# hompage kosten



## möp (10. Dezember 2002)

moin

mich würde mal interessieren was eine hompage von diesem umfang kosten würde...www.cafe-pustekuchen.de 

hoffe ihr könnt mir was dazu sagen...

cu
möp


----------



## Christoph (10. Dezember 2002)

1.) Rechtschreibfehler im Title.
2.) keine schöne farbe, passt nicht zur schwarzen Typo.
3.) Ich seh nur den komischen Text  und komm nicht weiter auf die Site.



> mich würde mal interessieren was eine hompage von diesem umfang kosten


die telefonkosten für ein telefonat mit dem Provider um die Site vom Netz zu nehmen.

ps:
wenn die Site doch geht, wahr es mein fehler, ich habs auf 2 Browser versucht und mit Kabel


----------



## Precog (10. Dezember 2002)

bei mir funzt die site ist fast alles aus flash...
aber ich glaube, die dürfte nicht soooo teuer sein,
hab mir allerdungs auch noch nie ne hp gekauft  

naja,
man kann alles selber machen...

cYa
victork


----------



## Psyclic (10. Dezember 2002)

wie kosten ?

für die augenkrebsbehandlung danach ?

● **DIE DATEN**
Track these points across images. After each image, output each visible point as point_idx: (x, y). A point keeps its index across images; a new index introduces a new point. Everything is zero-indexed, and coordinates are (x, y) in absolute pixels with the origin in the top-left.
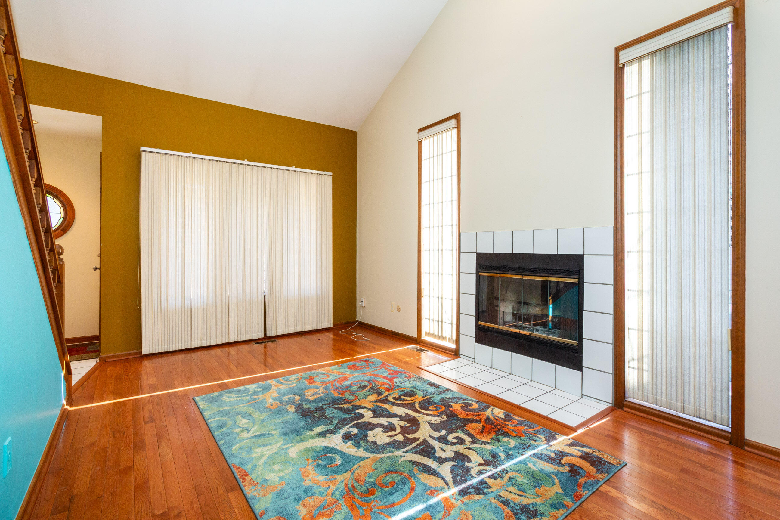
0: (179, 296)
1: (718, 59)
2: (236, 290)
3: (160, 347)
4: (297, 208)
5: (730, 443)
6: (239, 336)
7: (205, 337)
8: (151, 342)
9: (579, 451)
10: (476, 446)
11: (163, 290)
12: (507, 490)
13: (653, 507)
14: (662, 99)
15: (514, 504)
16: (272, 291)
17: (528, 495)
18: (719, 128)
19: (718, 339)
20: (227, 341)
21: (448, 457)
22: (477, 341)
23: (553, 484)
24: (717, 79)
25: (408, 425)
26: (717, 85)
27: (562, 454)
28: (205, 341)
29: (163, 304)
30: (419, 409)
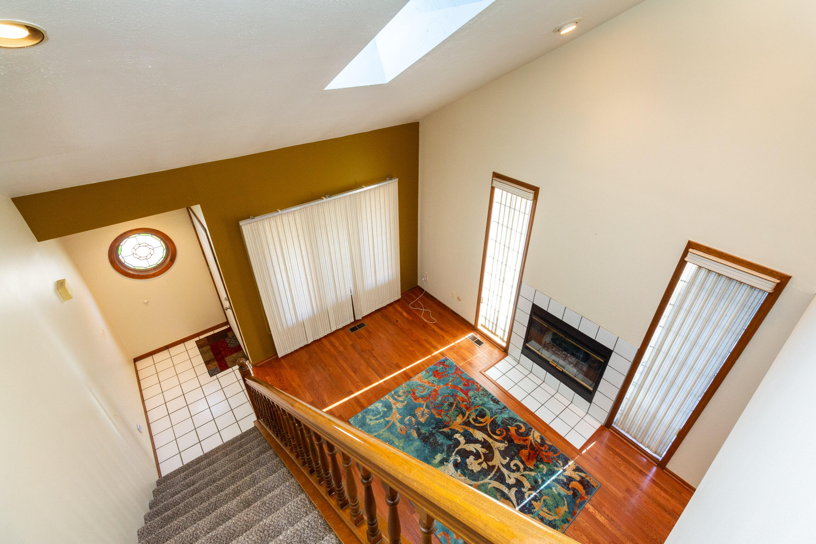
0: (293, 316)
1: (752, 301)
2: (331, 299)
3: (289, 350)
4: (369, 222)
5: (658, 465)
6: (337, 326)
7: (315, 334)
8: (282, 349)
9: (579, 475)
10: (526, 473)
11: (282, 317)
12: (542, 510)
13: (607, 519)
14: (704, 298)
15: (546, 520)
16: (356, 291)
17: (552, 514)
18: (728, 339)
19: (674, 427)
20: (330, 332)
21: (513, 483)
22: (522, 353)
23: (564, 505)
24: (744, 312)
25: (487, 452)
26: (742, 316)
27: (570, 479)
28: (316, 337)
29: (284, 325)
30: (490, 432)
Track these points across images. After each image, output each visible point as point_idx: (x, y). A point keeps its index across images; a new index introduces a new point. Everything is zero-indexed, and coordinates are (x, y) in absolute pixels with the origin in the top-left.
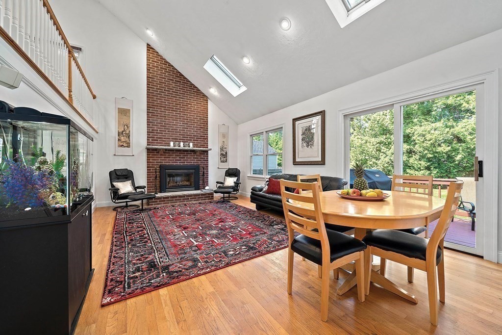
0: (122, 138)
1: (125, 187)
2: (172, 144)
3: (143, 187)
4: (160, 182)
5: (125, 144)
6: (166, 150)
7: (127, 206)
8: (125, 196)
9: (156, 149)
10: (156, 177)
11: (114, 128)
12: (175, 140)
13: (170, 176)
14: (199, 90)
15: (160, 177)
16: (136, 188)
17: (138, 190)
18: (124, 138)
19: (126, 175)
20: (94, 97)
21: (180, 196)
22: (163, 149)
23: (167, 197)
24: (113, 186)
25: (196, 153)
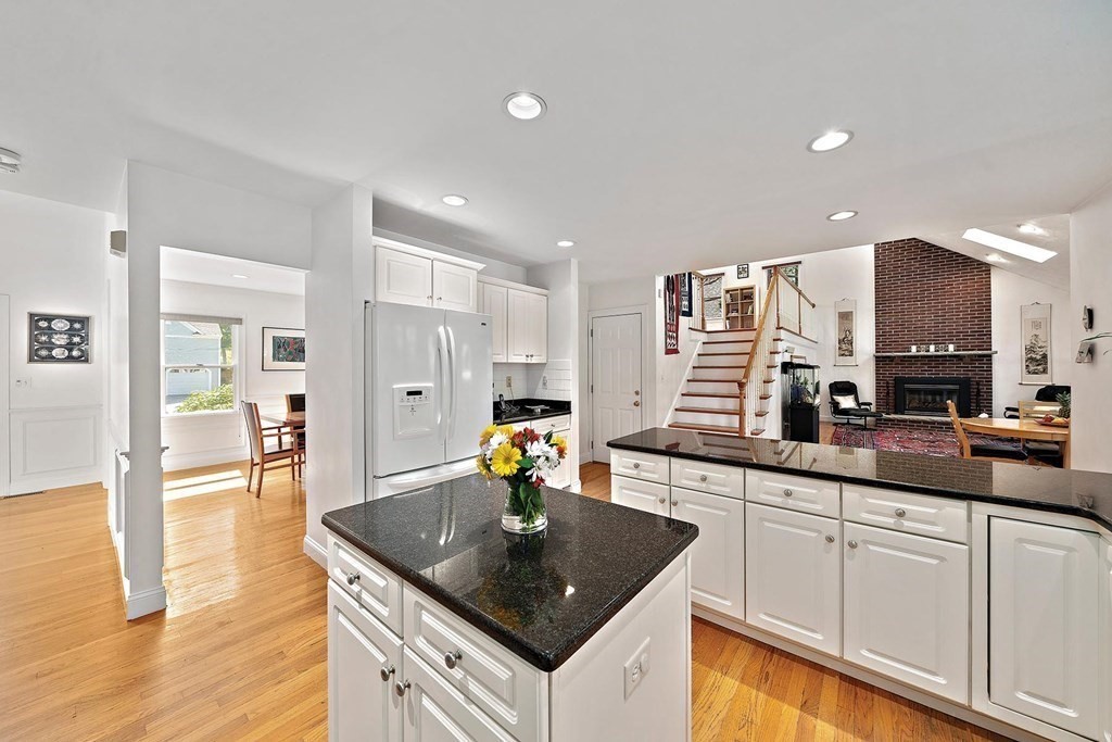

==

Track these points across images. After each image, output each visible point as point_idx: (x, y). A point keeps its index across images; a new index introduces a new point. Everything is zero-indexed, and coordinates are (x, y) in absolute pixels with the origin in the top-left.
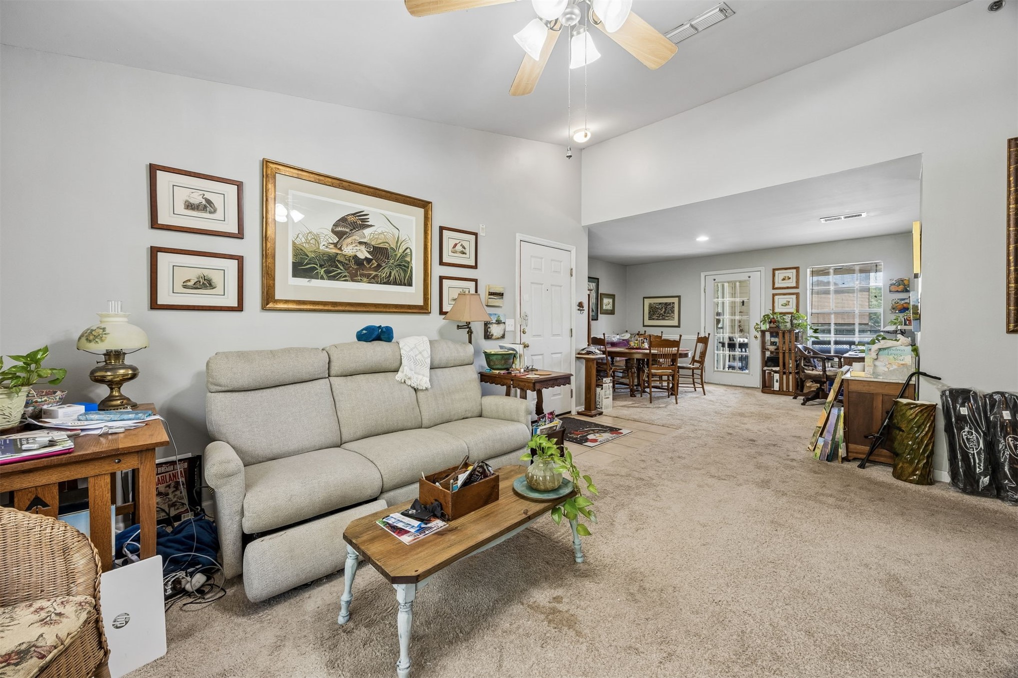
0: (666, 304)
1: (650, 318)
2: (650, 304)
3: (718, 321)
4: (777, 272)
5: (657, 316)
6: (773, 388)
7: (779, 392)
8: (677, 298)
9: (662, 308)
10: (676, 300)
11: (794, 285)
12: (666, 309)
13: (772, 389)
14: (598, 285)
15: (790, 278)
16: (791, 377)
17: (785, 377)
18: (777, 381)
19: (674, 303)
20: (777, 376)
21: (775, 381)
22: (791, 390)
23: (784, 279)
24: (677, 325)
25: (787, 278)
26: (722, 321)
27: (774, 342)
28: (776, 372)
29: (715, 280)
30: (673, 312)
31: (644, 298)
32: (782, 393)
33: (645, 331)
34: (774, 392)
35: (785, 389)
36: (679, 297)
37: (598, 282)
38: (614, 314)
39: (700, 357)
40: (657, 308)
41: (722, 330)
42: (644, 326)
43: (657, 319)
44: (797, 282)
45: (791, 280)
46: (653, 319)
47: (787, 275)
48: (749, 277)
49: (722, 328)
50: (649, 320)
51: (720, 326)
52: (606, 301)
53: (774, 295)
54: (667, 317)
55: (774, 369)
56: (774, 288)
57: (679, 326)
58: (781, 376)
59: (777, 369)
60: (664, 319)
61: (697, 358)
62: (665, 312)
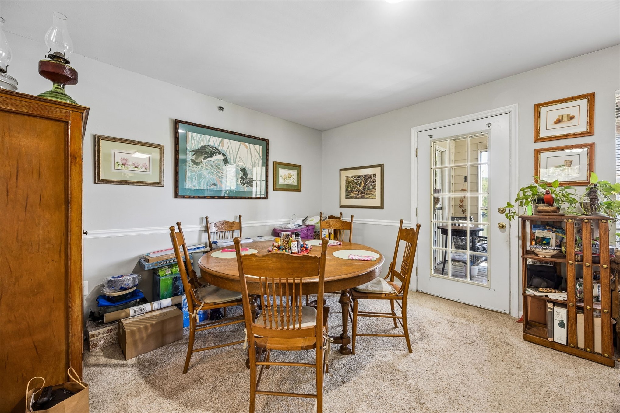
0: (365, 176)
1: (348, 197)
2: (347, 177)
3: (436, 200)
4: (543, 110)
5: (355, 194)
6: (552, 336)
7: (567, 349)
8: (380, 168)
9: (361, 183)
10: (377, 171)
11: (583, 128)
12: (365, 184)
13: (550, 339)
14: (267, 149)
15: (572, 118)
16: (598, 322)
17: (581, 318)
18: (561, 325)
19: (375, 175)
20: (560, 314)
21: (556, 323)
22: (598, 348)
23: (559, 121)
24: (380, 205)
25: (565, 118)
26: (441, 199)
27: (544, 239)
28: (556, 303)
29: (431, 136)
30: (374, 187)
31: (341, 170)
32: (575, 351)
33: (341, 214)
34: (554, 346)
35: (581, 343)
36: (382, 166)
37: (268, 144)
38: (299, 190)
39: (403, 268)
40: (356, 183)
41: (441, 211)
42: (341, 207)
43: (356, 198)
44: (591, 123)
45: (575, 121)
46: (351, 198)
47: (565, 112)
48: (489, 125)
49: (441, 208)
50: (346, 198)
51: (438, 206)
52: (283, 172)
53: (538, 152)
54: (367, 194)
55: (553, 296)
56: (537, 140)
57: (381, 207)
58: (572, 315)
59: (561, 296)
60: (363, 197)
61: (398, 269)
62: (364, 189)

● **AUFGABENSTELLUNG**
**1)** In wie vielen Browsern hat Christoph laut dem Forenthread die Site ausprobiert?
**2)** Gib den Wortlaut aus dem Forenthread aus, beginnend bei „2.) keine schöne“ und endend bei „Netz zu nehmen.“.
Die Auflistungen stammen aus einer anderen Quelle als der Forenthread.

● **LÖSUNGEN JE AUFGABE**
**1)** In zwei Browsern.

**2)**
2.) keine schöne farbe, passt nicht zur schwarzen Typo.
3.) Ich seh nur den komischen Text  und komm nicht weiter auf die Site.



> mich würde mal interessieren was eine hompage von diesem umfang kosten


die telefonkosten für ein telefonat mit dem Provider um die Site vom Netz zu nehmen.